▶ **Data**:
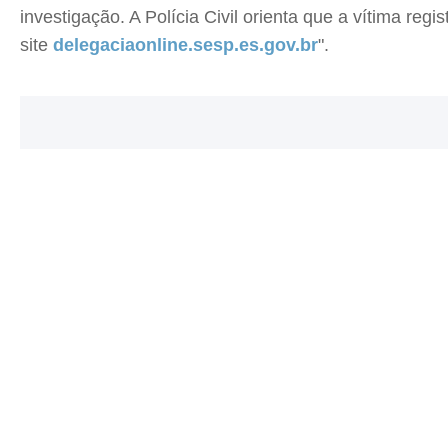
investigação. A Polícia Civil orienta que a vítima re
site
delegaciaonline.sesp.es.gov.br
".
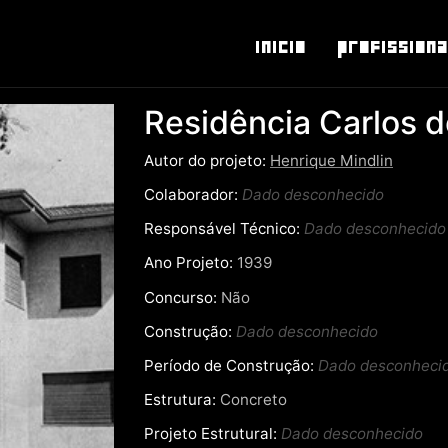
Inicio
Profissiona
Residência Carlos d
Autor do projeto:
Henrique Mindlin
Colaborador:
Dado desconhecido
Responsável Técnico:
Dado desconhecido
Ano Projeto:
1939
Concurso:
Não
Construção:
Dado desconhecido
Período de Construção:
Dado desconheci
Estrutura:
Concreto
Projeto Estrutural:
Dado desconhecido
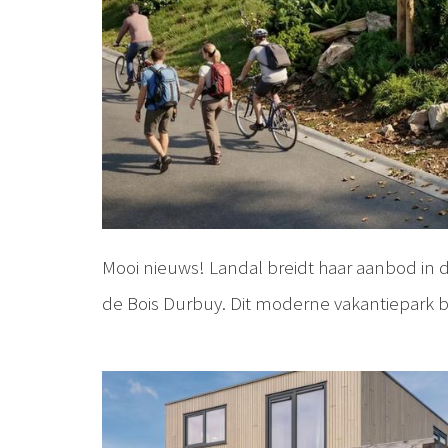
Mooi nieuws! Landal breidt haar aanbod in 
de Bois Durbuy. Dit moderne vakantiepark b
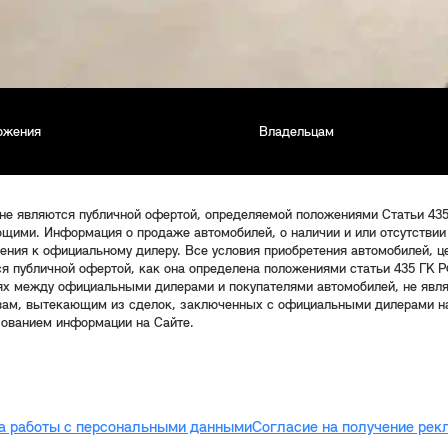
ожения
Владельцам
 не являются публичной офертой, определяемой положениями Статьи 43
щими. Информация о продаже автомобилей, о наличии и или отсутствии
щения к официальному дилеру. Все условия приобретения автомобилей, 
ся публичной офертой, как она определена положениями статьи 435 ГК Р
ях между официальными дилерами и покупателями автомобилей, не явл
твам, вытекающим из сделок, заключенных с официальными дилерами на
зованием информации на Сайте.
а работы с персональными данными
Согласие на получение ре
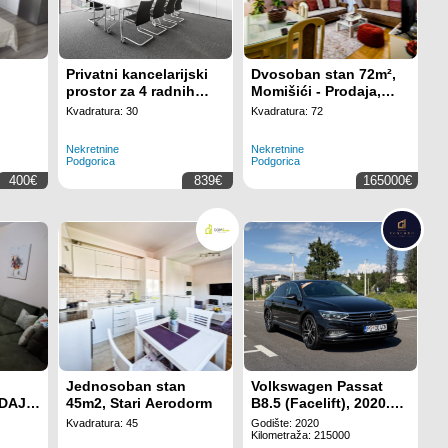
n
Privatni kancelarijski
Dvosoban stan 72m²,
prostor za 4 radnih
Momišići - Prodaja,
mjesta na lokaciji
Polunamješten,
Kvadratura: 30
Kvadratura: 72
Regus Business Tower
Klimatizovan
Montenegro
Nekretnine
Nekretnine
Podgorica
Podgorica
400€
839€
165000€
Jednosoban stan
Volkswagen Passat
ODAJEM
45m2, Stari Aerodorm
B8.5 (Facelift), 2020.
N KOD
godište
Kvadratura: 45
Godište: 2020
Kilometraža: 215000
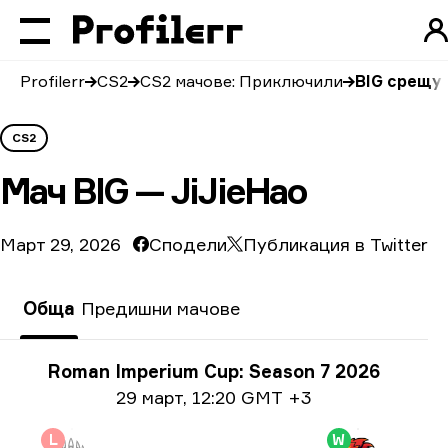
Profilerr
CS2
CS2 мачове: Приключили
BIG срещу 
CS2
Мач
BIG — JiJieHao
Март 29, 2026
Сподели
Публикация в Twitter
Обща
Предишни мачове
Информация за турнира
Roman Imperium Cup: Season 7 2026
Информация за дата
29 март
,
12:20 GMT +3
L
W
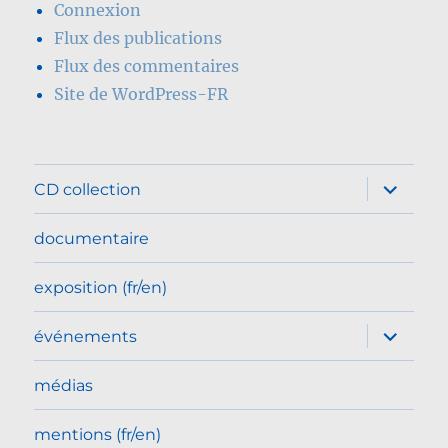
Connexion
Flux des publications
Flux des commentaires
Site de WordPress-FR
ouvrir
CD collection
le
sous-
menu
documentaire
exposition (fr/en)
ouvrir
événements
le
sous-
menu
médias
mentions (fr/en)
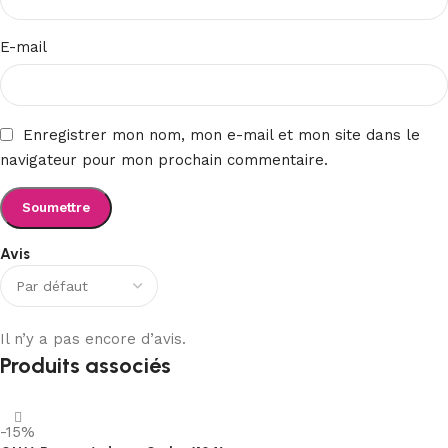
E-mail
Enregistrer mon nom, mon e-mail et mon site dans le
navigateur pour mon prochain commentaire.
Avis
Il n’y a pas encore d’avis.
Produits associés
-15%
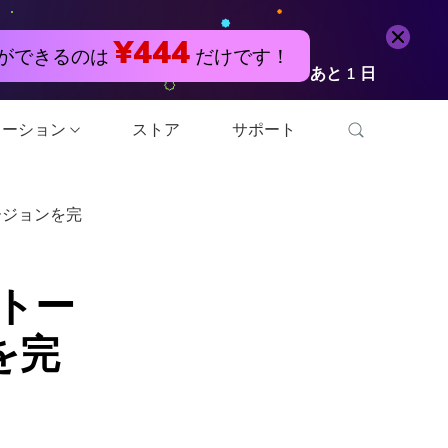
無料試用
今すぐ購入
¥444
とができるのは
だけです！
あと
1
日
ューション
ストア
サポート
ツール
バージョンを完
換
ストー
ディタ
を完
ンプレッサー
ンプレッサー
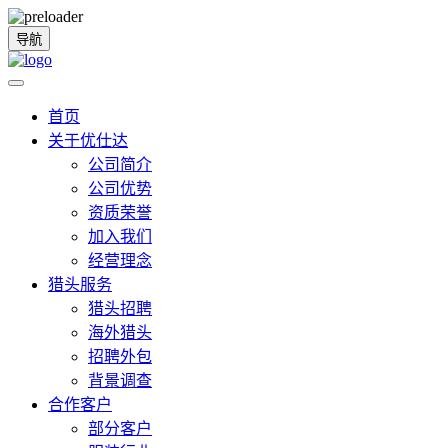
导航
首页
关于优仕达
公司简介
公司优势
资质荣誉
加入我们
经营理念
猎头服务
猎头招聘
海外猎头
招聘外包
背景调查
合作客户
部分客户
---
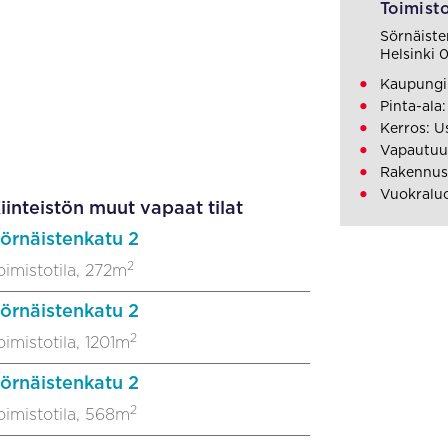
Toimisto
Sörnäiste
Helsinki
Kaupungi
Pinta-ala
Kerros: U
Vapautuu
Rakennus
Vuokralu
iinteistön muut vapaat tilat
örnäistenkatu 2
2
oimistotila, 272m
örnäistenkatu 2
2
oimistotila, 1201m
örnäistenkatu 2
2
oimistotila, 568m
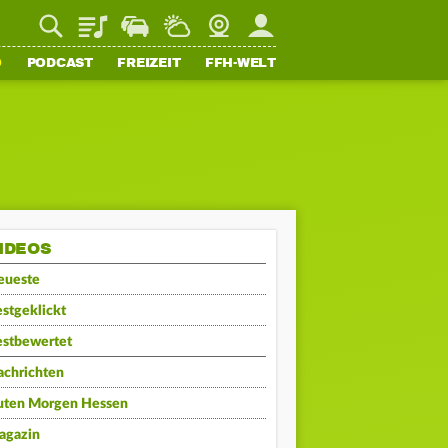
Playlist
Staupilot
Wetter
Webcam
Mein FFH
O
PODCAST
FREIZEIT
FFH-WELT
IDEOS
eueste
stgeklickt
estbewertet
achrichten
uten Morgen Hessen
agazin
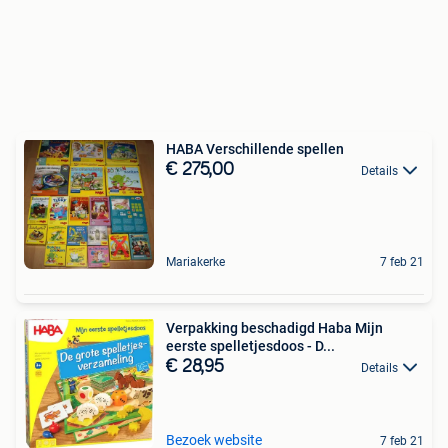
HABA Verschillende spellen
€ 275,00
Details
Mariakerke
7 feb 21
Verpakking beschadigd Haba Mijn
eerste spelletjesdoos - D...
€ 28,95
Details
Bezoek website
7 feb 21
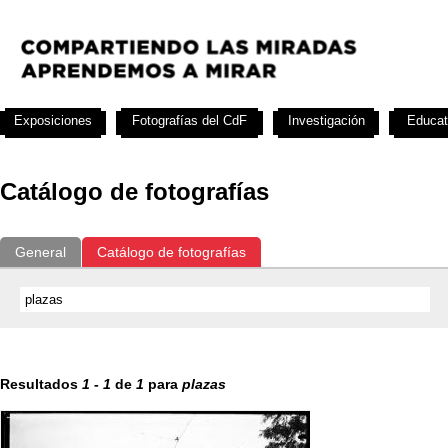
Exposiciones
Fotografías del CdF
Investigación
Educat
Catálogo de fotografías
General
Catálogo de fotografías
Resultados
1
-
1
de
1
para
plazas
--
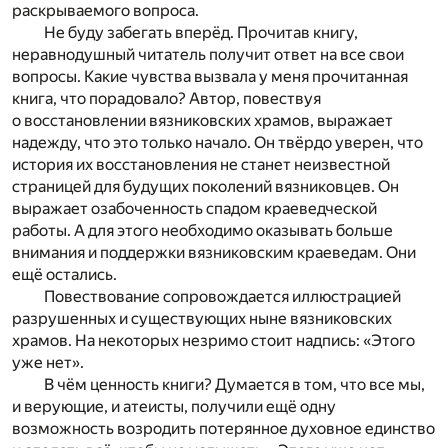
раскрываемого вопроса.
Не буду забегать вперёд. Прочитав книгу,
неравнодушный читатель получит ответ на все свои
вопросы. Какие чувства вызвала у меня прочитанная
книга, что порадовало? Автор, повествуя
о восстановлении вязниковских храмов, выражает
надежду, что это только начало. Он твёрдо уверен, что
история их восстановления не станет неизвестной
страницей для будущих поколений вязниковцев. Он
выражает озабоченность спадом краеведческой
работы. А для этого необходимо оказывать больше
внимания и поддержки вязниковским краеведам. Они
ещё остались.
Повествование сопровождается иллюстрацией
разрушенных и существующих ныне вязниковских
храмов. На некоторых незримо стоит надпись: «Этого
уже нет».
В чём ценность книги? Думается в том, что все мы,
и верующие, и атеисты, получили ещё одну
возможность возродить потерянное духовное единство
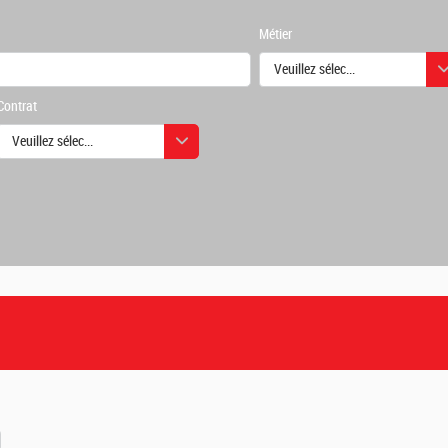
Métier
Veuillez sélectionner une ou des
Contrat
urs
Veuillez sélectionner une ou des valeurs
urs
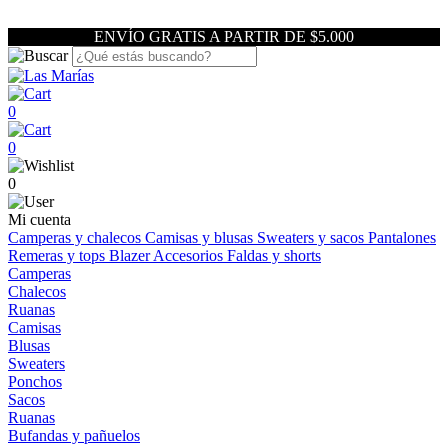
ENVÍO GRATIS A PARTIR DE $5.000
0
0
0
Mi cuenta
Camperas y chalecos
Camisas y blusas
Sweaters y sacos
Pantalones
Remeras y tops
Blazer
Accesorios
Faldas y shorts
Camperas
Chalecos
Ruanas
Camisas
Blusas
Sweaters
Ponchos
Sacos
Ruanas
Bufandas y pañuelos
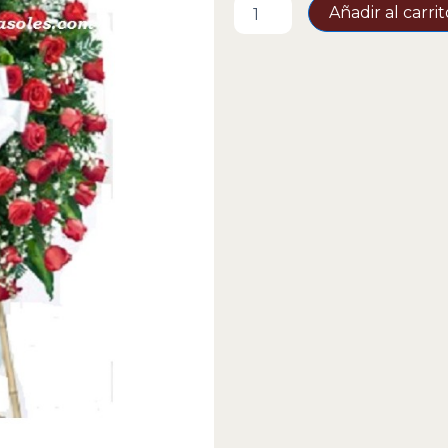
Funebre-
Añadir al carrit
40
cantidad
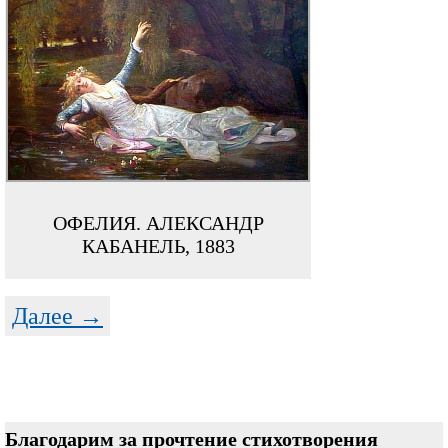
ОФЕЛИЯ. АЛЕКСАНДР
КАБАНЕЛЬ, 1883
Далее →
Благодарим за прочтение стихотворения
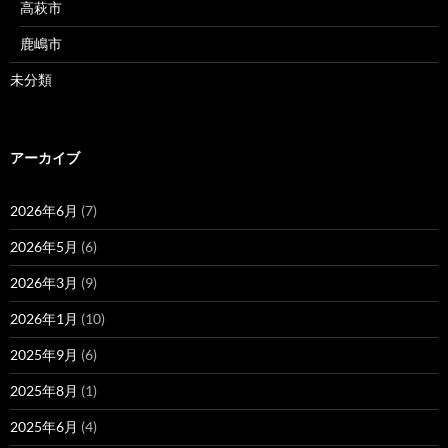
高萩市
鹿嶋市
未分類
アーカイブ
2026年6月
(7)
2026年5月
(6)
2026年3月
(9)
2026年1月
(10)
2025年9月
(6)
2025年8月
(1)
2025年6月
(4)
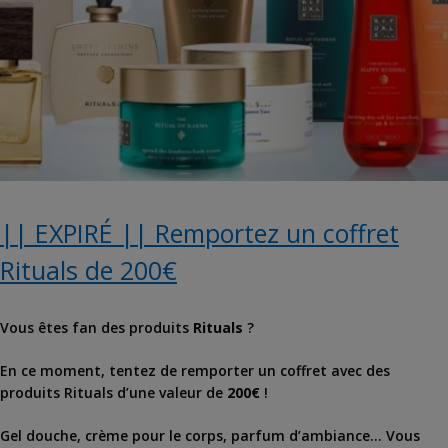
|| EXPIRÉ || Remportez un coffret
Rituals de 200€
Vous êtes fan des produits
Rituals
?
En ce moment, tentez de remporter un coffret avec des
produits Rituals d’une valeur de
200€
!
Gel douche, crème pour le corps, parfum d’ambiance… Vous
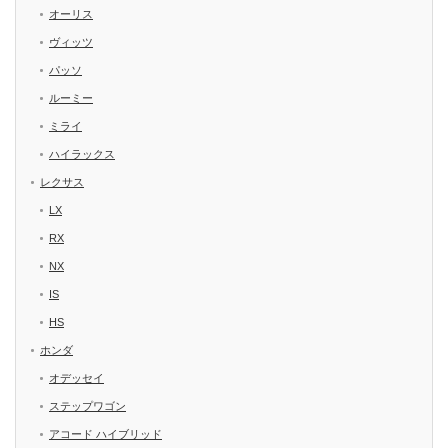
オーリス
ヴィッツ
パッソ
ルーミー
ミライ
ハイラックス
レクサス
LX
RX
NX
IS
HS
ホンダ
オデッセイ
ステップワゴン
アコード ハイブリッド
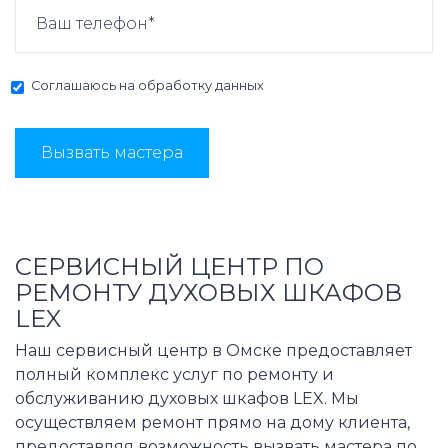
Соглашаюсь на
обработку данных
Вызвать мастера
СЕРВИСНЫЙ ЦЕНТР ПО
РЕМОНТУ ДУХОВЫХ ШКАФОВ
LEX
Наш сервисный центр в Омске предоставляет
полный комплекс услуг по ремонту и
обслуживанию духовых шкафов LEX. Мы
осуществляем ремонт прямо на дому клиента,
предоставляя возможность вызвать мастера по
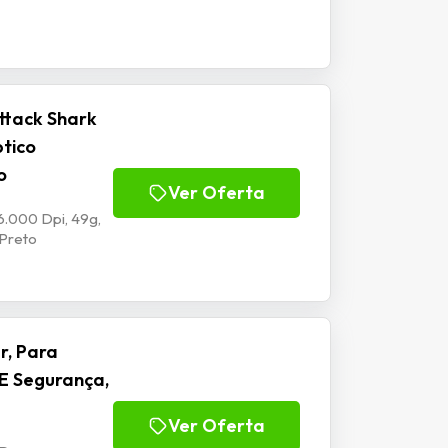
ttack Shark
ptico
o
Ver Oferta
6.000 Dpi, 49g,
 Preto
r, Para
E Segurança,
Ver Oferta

▶ **How to complete this task**: Filter these records, keeping every line where the word "stan" occurs.

▶ **Expected answer**:
Dvosoban stan 72m²,
Jednosoban stan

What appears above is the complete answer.